• **Data for this task**
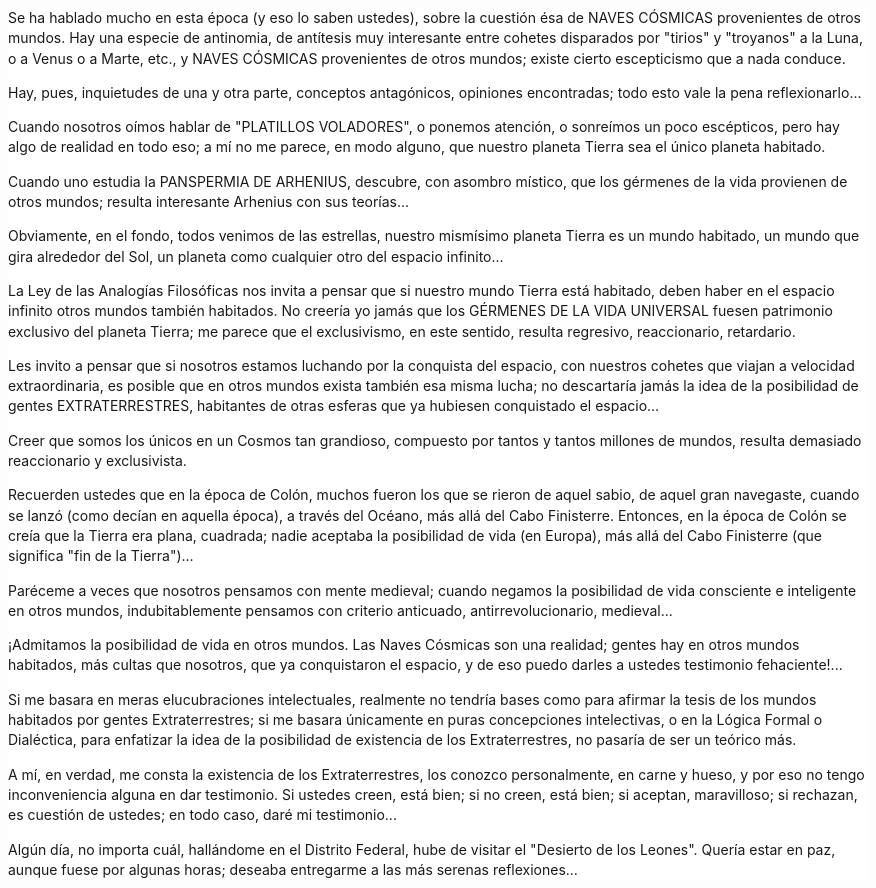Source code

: Se ha hablado mucho en esta época (y eso lo saben ustedes), sobre la cuestión ésa de NAVES CÓSMICAS provenientes de otros mundos. Hay una especie de antinomia, de antítesis muy interesante entre cohetes disparados por "tirios" y "troyanos" a la Luna, o a Venus o a Marte, etc., y NAVES CÓSMICAS provenientes de otros mundos; existe cierto escepticismo que a nada conduce.

Hay, pues, inquietudes de una y otra parte, conceptos antagónicos, opiniones encontradas; todo esto vale la pena reflexionarlo...

Cuando nosotros oímos hablar de "PLATILLOS VOLADORES", o ponemos atención, o sonreímos un poco escépticos, pero hay algo de realidad en todo eso; a mí no me parece, en modo alguno, que nuestro planeta Tierra sea el único planeta habitado.

Cuando uno estudia la PANSPERMIA DE ARHENIUS, descubre, con asombro místico, que los gérmenes de la vida provienen de otros mundos; resulta interesante Arhenius con sus teorías...

Obviamente, en el fondo, todos venimos de las estrellas, nuestro mismísimo planeta Tierra es un mundo habitado, un mundo que gira alrededor del Sol, un planeta como cualquier otro del espacio infinito...

La Ley de las Analogías Filosóficas nos invita a pensar que si nuestro mundo Tierra está habitado, deben haber en el espacio infinito otros mundos también habitados. No creería yo jamás que los GÉRMENES DE LA VIDA UNIVERSAL fuesen patrimonio exclusivo del planeta Tierra; me parece que el exclusivismo, en este sentido, resulta regresivo, reaccionario, retardario.

Les invito a pensar que si nosotros estamos luchando por la conquista del espacio, con nuestros cohetes que viajan a velocidad extraordinaria, es posible que en otros mundos exista también esa misma lucha; no descartaría jamás la idea de la posibilidad de gentes EXTRATERRESTRES, habitantes de otras esferas que ya hubiesen conquistado el espacio...

Creer que somos los únicos en un Cosmos tan grandioso, compuesto por tantos y tantos millones de mundos, resulta demasiado reaccionario y exclusivista.

Recuerden ustedes que en la época de Colón, muchos fueron los que se rieron de aquel sabio, de aquel gran navegaste, cuando se lanzó (como decían en aquella época), a través del Océano, más allá del Cabo Finisterre. Entonces, en la época de Colón se creía que la Tierra era plana, cuadrada; nadie aceptaba la posibilidad de vida (en Europa), más allá del Cabo Finisterre (que significa "fin de la Tierra")...

Paréceme a veces que nosotros pensamos con mente medieval; cuando negamos la posibilidad de vida consciente e inteligente en otros mundos, indubitablemente pensamos con criterio anticuado, antirrevolucionario, medieval...

¡Admitamos la posibilidad de vida en otros mundos. Las Naves Cósmicas son una realidad; gentes hay en otros mundos habitados, más cultas que nosotros, que ya conquistaron el espacio, y de eso puedo darles a ustedes testimonio fehaciente!...

Si me basara en meras elucubraciones intelectuales, realmente no tendría bases como para afirmar la tesis de los mundos habitados por gentes Extraterrestres; si me basara únicamente en puras concepciones intelectivas, o en la Lógica Formal o Dialéctica, para enfatizar la idea de la posibilidad de existencia de los Extraterrestres, no pasaría de ser un teórico más.

A mí, en verdad, me consta la existencia de los Extraterrestres, los conozco personalmente, en carne y hueso, y por eso no tengo inconveniencia alguna en dar testimonio. Si ustedes creen, está bien; si no creen, está bien; si aceptan, maravilloso; si rechazan, es cuestión de ustedes; en todo caso, daré mi testimonio...

Algún día, no importa cuál, hallándome en el Distrito Federal, hube de visitar el "Desierto de los Leones". Quería estar en paz, aunque fuese por algunas horas; deseaba entregarme a las más serenas reflexiones...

• **Task requirements**
Output the rows above as a JSON list of strings, one string for each line of text, with blank lines omitted. Leave the pictures out of the answer.

• **Exercise answer**
[
  "Source code",
  ": Se ha hablado mucho en esta época (y eso lo saben ustedes), sobre la cuestión ésa de NAVES CÓSMICAS provenientes de otros mundos. Hay una especie de antinomia, de antítesis muy interesante entre cohetes disparados por \"tirios\" y \"troyanos\" a la Luna, o a Venus o a Marte, etc., y NAVES CÓSMICAS provenientes de otros mundos; existe cierto escepticismo que a nada conduce.",
  "Hay, pues, inquietudes de una y otra parte, conceptos antagónicos, opiniones encontradas; todo esto vale la pena reflexionarlo...",
  "Cuando nosotros oímos hablar de \"PLATILLOS VOLADORES\", o ponemos atención, o sonreímos un poco escépticos, pero hay algo de realidad en todo eso; a mí no me parece, en modo alguno, que nuestro planeta Tierra sea el único planeta habitado.",
  "Cuando uno estudia la PANSPERMIA DE ARHENIUS, descubre, con asombro místico, que los gérmenes de la vida provienen de otros mundos; resulta interesante Arhenius con sus teorías...",
  "Obviamente, en el fondo, todos venimos de las estrellas, nuestro mismísimo planeta Tierra es un mundo habitado, un mundo que gira alrededor del Sol, un planeta como cualquier otro del espacio infinito...",
  "La Ley de las Analogías Filosóficas nos invita a pensar que si nuestro mundo Tierra está habitado, deben haber en el espacio infinito otros mundos también habitados. No creería yo jamás que los GÉRMENES DE LA VIDA UNIVERSAL fuesen patrimonio exclusivo del planeta Tierra; me parece que el exclusivismo, en este sentido, resulta regresivo, reaccionario, retardario.",
  "Les invito a pensar que si nosotros estamos luchando por la conquista del espacio, con nuestros cohetes que viajan a velocidad extraordinaria, es posible que en otros mundos exista también esa misma lucha; no descartaría jamás la idea de la posibilidad de gentes EXTRATERRESTRES, habitantes de otras esferas que ya hubiesen conquistado el espacio...",
  "Creer que somos los únicos en un Cosmos tan grandioso, compuesto por tantos y tantos millones de mundos, resulta demasiado reaccionario y exclusivista.",
  "Recuerden ustedes que en la época de Colón, muchos fueron los que se rieron de aquel sabio, de aquel gran navegaste, cuando se lanzó (como decían en aquella época), a través del Océano, más allá del Cabo Finisterre. Entonces, en la época de Colón se creía que la Tierra era plana, cuadrada; nadie aceptaba la posibilidad de vida (en Europa), más allá del Cabo Finisterre (que significa \"fin de la Tierra\")...",
  "Paréceme a veces que nosotros pensamos con mente medieval; cuando negamos la posibilidad de vida consciente e inteligente en otros mundos, indubitablemente pensamos con criterio anticuado, antirrevolucionario, medieval...",
  "¡Admitamos la posibilidad de vida en otros mundos. Las Naves Cósmicas son una realidad; gentes hay en otros mundos habitados, más cultas que nosotros, que ya conquistaron el espacio, y de eso puedo darles a ustedes testimonio fehaciente!...",
  "Si me basara en meras elucubraciones intelectuales, realmente no tendría bases como para afirmar la tesis de los mundos habitados por gentes Extraterrestres; si me basara únicamente en puras concepciones intelectivas, o en la Lógica Formal o Dialéctica, para enfatizar la idea de la posibilidad de existencia de los Extraterrestres, no pasaría de ser un teórico más.",
  "A mí, en verdad, me consta la existencia de los Extraterrestres, los conozco personalmente, en carne y hueso, y por eso no tengo inconveniencia alguna en dar testimonio. Si ustedes creen, está bien; si no creen, está bien; si aceptan, maravilloso; si rechazan, es cuestión de ustedes; en todo caso, daré mi testimonio...",
  "Algún día, no importa cuál, hallándome en el Distrito Federal, hube de visitar el \"Desierto de los Leones\". Quería estar en paz, aunque fuese por algunas horas; deseaba entregarme a las más serenas reflexiones..."
]